Design files in text formats:
——————

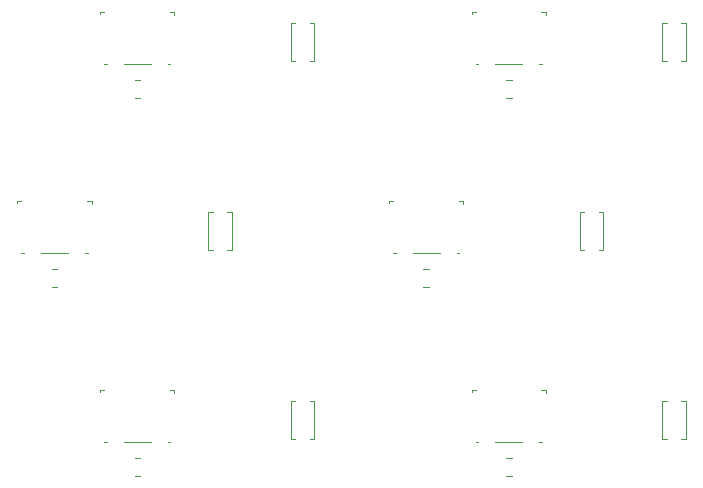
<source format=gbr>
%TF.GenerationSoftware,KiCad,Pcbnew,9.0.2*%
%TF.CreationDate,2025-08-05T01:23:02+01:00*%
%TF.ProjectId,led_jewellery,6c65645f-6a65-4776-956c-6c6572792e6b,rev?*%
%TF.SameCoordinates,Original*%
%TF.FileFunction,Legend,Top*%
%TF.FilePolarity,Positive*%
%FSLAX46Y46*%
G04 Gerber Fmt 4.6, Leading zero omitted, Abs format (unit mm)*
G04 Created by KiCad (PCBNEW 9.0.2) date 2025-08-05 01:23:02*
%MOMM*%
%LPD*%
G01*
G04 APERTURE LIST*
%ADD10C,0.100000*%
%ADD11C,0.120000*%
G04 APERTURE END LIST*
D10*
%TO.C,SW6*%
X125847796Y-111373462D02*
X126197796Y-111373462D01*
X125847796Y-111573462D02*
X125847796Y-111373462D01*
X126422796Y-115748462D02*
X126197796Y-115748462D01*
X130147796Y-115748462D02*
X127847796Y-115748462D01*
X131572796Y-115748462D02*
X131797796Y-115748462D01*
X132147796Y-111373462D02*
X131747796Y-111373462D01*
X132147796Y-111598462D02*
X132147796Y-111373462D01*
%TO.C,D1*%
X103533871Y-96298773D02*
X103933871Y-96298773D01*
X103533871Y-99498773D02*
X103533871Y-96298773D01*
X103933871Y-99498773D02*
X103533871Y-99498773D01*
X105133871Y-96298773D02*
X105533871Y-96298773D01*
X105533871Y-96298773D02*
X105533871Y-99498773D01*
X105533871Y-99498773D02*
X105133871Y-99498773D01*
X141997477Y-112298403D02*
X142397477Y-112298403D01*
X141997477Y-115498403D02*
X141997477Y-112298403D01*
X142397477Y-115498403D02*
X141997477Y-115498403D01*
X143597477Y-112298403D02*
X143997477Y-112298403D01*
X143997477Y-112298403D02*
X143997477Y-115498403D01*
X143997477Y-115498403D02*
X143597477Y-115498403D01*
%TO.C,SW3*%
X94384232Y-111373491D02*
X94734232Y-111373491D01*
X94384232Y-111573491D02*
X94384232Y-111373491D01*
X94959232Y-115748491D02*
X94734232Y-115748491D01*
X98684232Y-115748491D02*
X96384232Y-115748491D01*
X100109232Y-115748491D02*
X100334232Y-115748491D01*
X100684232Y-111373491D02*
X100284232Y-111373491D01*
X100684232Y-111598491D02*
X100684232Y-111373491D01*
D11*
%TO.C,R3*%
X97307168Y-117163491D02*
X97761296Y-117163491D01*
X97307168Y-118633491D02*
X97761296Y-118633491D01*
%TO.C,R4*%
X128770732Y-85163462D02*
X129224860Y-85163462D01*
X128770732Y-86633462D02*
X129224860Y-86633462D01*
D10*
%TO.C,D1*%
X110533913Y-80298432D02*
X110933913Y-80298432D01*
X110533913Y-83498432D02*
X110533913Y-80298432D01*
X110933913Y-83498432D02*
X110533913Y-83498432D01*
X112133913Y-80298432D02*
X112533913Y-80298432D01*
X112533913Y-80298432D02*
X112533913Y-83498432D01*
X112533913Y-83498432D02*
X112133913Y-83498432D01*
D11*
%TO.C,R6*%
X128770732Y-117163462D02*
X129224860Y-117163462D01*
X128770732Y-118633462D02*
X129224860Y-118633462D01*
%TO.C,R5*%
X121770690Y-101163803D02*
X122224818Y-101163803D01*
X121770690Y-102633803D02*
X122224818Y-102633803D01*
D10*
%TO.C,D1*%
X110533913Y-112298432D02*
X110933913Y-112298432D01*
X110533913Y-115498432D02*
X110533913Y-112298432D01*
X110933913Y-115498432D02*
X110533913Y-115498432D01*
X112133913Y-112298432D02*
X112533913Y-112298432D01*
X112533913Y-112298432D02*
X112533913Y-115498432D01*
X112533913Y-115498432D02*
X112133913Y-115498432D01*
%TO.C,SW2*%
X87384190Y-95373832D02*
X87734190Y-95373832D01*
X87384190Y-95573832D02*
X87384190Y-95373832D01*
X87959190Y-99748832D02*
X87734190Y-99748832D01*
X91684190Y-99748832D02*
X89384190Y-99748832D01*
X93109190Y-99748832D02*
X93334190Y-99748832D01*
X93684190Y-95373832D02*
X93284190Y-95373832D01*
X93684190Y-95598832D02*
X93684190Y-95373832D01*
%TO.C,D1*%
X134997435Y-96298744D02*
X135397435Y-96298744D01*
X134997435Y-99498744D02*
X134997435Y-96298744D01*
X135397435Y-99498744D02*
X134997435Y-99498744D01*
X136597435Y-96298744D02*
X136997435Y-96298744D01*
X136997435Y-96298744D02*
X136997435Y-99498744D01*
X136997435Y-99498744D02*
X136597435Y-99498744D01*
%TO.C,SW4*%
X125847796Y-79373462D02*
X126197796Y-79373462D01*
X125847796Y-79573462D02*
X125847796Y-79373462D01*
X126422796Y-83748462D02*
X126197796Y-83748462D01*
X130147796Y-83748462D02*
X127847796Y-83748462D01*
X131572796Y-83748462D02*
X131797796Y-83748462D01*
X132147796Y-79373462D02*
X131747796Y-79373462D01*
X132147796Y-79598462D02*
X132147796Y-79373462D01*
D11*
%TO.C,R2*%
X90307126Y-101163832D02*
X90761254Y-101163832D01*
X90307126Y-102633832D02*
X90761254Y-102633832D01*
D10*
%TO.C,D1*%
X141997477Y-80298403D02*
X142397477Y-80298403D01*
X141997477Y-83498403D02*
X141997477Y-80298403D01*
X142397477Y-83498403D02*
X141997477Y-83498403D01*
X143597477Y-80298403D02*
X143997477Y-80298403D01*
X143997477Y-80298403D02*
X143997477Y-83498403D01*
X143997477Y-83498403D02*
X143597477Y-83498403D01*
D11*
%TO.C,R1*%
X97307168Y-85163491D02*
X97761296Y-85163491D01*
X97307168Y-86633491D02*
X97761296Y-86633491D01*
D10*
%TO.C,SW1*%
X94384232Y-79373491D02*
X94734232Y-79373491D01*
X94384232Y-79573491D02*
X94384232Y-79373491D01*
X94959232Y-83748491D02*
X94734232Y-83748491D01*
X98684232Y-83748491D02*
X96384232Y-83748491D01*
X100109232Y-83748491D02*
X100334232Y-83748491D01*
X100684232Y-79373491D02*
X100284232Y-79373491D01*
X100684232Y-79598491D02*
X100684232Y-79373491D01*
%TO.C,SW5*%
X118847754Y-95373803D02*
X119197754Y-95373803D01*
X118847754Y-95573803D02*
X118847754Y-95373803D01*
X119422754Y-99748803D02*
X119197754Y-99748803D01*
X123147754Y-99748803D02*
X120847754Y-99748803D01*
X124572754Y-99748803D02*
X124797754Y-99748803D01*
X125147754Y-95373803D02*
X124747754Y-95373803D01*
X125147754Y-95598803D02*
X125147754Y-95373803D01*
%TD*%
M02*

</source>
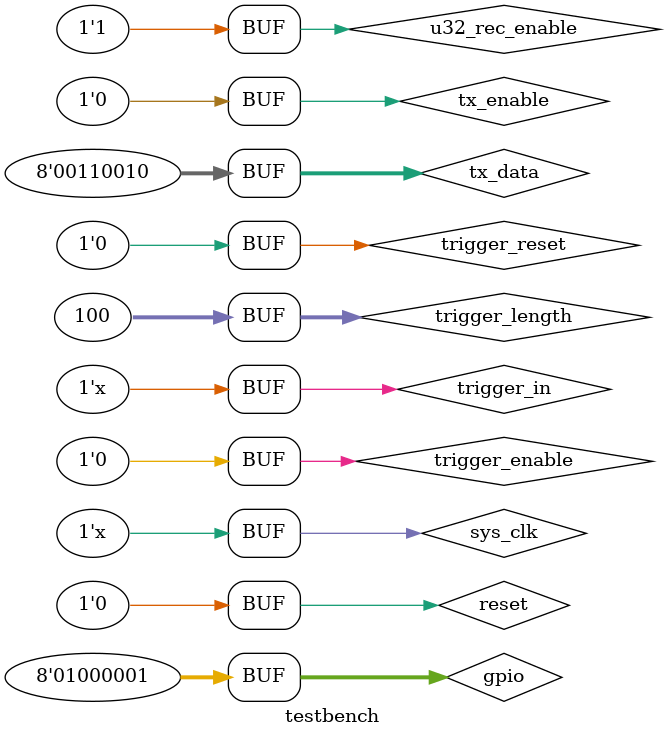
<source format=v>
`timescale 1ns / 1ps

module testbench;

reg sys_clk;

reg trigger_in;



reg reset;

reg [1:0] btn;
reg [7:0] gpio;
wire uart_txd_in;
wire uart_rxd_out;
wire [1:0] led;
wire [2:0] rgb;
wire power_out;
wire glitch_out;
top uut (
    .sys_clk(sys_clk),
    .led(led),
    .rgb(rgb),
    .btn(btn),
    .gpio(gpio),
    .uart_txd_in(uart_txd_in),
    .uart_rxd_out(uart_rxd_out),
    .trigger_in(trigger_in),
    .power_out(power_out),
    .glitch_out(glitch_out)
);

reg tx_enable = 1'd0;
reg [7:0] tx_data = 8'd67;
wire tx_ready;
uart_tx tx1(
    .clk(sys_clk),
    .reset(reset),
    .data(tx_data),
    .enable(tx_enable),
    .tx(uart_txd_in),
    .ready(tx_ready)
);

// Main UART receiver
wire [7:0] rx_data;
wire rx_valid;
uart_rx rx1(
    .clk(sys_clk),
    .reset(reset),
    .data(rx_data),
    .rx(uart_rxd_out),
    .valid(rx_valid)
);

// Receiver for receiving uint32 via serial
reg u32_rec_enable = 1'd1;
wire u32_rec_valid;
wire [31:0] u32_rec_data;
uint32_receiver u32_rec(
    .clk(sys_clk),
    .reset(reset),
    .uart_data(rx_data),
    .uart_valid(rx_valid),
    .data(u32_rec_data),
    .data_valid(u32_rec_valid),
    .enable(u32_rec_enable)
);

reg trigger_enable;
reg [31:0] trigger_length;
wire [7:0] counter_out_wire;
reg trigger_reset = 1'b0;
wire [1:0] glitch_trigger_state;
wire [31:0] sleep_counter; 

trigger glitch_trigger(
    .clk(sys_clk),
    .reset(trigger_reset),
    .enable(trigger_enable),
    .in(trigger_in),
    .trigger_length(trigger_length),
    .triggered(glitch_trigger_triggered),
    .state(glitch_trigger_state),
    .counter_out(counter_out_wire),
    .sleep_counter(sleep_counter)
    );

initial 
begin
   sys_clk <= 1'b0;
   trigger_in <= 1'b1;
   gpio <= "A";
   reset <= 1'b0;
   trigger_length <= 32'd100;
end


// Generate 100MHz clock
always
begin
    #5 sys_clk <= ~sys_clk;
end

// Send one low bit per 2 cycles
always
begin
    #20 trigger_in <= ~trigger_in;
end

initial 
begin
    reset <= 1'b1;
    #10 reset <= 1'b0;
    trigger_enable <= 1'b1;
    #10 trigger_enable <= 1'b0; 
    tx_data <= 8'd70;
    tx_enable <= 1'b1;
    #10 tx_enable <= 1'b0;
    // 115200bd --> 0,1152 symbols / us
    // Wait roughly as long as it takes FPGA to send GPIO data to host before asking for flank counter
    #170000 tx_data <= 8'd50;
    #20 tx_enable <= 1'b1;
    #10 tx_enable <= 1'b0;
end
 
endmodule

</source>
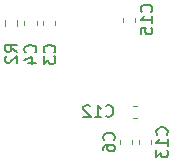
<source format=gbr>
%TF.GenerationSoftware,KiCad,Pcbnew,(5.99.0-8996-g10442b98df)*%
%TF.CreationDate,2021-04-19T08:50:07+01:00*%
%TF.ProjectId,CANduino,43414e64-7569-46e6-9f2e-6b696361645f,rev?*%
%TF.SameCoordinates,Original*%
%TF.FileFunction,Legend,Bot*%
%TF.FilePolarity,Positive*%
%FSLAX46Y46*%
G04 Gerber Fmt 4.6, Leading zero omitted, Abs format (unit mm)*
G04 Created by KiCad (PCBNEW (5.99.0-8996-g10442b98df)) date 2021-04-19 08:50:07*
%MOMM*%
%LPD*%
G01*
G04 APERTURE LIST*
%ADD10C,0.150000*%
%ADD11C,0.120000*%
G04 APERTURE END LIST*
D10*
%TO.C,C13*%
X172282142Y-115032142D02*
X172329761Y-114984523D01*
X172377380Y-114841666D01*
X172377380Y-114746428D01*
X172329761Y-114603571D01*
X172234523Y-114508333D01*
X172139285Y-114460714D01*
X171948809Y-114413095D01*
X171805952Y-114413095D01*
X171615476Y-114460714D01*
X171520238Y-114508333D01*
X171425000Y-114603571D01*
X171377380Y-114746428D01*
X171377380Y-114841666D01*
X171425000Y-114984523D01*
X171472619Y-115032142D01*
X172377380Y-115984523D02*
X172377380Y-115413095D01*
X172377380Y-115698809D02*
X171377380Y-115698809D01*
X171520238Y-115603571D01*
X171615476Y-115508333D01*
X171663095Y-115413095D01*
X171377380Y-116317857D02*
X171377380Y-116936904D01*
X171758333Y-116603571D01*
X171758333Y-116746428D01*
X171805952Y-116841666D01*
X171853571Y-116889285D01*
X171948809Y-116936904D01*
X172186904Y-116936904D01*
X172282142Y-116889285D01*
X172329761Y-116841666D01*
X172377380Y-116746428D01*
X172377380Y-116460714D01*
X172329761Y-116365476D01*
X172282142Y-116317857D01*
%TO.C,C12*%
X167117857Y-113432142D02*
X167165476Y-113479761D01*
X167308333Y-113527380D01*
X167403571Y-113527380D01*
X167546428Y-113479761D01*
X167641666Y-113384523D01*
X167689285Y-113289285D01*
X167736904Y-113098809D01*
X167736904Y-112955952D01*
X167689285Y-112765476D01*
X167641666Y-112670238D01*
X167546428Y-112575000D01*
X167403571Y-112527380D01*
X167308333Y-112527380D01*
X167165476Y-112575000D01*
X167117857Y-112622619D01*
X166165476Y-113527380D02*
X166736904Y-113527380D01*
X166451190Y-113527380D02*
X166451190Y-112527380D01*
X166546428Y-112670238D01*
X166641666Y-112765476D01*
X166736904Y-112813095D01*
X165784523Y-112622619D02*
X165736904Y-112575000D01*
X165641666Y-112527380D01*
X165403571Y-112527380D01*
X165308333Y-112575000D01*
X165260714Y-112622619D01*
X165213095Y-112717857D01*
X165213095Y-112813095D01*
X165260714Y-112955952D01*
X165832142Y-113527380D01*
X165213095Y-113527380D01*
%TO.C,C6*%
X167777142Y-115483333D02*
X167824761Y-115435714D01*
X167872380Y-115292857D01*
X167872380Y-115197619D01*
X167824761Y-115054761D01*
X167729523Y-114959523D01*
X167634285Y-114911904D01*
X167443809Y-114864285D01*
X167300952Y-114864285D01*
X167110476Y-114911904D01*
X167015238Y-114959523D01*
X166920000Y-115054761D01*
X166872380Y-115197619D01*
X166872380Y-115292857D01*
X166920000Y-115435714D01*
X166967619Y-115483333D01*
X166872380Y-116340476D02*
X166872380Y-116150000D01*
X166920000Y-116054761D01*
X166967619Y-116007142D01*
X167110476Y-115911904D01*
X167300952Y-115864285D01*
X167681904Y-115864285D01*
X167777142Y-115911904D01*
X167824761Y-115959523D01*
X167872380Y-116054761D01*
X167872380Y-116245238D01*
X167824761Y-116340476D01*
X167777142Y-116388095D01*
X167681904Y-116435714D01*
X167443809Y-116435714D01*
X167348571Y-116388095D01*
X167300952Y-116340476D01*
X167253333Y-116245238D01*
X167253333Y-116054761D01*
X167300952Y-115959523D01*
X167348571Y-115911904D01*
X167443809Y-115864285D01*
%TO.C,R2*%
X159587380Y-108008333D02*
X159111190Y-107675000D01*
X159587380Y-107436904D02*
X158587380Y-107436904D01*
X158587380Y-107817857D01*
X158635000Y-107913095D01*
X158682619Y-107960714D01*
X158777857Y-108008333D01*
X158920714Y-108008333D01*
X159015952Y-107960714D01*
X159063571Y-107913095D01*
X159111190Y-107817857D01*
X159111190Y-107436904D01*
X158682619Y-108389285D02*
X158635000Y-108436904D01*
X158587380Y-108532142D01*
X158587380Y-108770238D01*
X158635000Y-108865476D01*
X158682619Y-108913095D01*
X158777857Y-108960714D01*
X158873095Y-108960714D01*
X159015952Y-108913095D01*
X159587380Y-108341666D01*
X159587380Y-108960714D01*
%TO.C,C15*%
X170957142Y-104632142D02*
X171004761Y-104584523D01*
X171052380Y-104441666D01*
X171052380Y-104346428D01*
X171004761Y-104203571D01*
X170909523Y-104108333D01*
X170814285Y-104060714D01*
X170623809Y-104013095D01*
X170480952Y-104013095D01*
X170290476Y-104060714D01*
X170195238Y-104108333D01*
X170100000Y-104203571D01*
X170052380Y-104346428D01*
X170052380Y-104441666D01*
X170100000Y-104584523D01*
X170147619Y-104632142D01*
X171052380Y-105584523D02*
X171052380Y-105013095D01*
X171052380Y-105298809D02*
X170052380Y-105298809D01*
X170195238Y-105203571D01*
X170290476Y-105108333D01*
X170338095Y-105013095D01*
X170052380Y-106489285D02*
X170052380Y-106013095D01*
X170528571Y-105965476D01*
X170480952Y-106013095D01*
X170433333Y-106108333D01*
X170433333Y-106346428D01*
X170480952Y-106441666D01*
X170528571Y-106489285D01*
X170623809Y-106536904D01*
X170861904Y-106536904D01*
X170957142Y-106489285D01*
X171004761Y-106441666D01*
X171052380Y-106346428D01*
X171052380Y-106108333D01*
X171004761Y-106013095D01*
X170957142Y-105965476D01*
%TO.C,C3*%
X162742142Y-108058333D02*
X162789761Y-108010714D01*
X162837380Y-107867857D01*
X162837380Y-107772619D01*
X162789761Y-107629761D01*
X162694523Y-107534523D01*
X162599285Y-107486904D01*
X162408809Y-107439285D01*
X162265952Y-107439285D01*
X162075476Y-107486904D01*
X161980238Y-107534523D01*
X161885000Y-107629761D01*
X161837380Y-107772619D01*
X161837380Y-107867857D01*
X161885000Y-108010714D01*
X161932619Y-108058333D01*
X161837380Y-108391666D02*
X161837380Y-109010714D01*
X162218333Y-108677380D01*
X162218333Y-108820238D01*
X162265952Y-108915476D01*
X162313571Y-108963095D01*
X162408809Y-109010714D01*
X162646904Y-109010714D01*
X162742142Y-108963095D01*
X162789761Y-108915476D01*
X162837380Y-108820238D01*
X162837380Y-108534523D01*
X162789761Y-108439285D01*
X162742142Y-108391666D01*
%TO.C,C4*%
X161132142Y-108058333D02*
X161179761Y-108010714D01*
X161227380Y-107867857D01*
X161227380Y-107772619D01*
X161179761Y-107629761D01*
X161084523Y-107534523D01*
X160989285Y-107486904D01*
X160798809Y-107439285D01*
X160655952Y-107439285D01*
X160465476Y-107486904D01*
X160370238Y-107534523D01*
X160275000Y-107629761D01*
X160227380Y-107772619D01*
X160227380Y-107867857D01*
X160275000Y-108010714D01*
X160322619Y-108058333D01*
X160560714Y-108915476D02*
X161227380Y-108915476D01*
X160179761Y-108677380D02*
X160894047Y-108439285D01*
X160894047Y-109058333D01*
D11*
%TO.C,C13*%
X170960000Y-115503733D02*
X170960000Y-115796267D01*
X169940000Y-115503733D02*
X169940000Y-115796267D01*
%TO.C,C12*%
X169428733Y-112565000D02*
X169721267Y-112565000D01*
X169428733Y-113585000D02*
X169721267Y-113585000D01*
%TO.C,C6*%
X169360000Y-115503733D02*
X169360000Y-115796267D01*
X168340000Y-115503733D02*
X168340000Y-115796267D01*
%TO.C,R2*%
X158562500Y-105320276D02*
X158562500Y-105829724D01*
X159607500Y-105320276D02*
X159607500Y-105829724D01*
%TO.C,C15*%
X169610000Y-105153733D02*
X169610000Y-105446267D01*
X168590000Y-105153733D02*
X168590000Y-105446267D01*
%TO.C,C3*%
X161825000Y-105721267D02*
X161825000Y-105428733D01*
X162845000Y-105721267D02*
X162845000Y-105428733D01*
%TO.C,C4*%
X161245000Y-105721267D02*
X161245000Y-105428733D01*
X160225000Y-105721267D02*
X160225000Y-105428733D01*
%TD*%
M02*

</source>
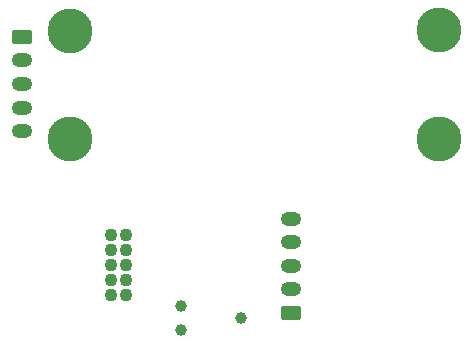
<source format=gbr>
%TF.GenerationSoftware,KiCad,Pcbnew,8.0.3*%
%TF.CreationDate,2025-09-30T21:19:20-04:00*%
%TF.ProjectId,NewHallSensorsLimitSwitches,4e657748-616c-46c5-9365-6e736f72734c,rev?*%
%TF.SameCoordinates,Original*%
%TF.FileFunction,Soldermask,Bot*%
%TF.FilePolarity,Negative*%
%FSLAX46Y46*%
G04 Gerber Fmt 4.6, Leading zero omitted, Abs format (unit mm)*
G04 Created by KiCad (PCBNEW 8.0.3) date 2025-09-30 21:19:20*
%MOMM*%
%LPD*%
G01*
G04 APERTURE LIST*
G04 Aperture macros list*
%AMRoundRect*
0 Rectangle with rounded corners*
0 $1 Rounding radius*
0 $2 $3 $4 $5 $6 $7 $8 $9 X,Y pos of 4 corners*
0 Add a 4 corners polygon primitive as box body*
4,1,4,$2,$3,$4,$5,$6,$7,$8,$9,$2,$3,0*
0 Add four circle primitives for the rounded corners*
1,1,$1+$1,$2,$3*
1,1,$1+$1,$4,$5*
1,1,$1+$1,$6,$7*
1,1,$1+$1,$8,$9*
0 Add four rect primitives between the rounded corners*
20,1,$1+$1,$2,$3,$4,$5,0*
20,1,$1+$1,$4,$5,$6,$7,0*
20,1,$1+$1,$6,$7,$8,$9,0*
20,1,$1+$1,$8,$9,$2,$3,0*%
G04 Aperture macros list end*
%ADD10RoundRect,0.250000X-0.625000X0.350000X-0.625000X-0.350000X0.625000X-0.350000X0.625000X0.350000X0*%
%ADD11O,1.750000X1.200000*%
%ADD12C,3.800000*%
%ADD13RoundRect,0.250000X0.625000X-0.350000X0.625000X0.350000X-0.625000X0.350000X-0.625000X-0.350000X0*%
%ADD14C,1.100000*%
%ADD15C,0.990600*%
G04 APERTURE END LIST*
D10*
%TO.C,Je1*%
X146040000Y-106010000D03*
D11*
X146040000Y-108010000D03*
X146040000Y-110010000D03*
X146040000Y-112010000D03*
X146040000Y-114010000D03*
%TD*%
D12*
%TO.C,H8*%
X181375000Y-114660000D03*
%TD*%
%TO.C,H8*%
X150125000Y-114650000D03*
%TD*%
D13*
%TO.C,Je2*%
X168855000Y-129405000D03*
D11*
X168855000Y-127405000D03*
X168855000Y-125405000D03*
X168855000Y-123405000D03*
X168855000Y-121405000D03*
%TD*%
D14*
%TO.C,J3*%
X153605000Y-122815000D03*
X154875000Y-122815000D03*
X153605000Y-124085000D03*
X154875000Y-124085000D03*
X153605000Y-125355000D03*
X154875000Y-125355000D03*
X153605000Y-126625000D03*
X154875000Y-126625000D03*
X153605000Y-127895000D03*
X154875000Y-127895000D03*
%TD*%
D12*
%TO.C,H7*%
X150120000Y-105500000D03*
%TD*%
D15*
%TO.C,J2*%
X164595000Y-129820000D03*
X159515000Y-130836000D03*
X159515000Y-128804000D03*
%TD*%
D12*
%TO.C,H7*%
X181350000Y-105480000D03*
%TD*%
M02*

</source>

——————

Wherever the line holding "X162837380Y-107867857D01*" falls in the entries above, copy exactly from it through the line holding "X169721267Y-113585000D01*", inclusive, and add nothing.

## [Answer area]
X162837380Y-107867857D01*
X162837380Y-107772619D01*
X162789761Y-107629761D01*
X162694523Y-107534523D01*
X162599285Y-107486904D01*
X162408809Y-107439285D01*
X162265952Y-107439285D01*
X162075476Y-107486904D01*
X161980238Y-107534523D01*
X161885000Y-107629761D01*
X161837380Y-107772619D01*
X161837380Y-107867857D01*
X161885000Y-108010714D01*
X161932619Y-108058333D01*
X161837380Y-108391666D02*
X161837380Y-109010714D01*
X162218333Y-108677380D01*
X162218333Y-108820238D01*
X162265952Y-108915476D01*
X162313571Y-108963095D01*
X162408809Y-109010714D01*
X162646904Y-109010714D01*
X162742142Y-108963095D01*
X162789761Y-108915476D01*
X162837380Y-108820238D01*
X162837380Y-108534523D01*
X162789761Y-108439285D01*
X162742142Y-108391666D01*
%TO.C,C4*%
X161132142Y-108058333D02*
X161179761Y-108010714D01*
X161227380Y-107867857D01*
X161227380Y-107772619D01*
X161179761Y-107629761D01*
X161084523Y-107534523D01*
X160989285Y-107486904D01*
X160798809Y-107439285D01*
X160655952Y-107439285D01*
X160465476Y-107486904D01*
X160370238Y-107534523D01*
X160275000Y-107629761D01*
X160227380Y-107772619D01*
X160227380Y-107867857D01*
X160275000Y-108010714D01*
X160322619Y-108058333D01*
X160560714Y-108915476D02*
X161227380Y-108915476D01*
X160179761Y-108677380D02*
X160894047Y-108439285D01*
X160894047Y-109058333D01*
D11*
%TO.C,C13*%
X170960000Y-115503733D02*
X170960000Y-115796267D01*
X169940000Y-115503733D02*
X169940000Y-115796267D01*
%TO.C,C12*%
X169428733Y-112565000D02*
X169721267Y-112565000D01*
X169428733Y-113585000D02*
X169721267Y-113585000D01*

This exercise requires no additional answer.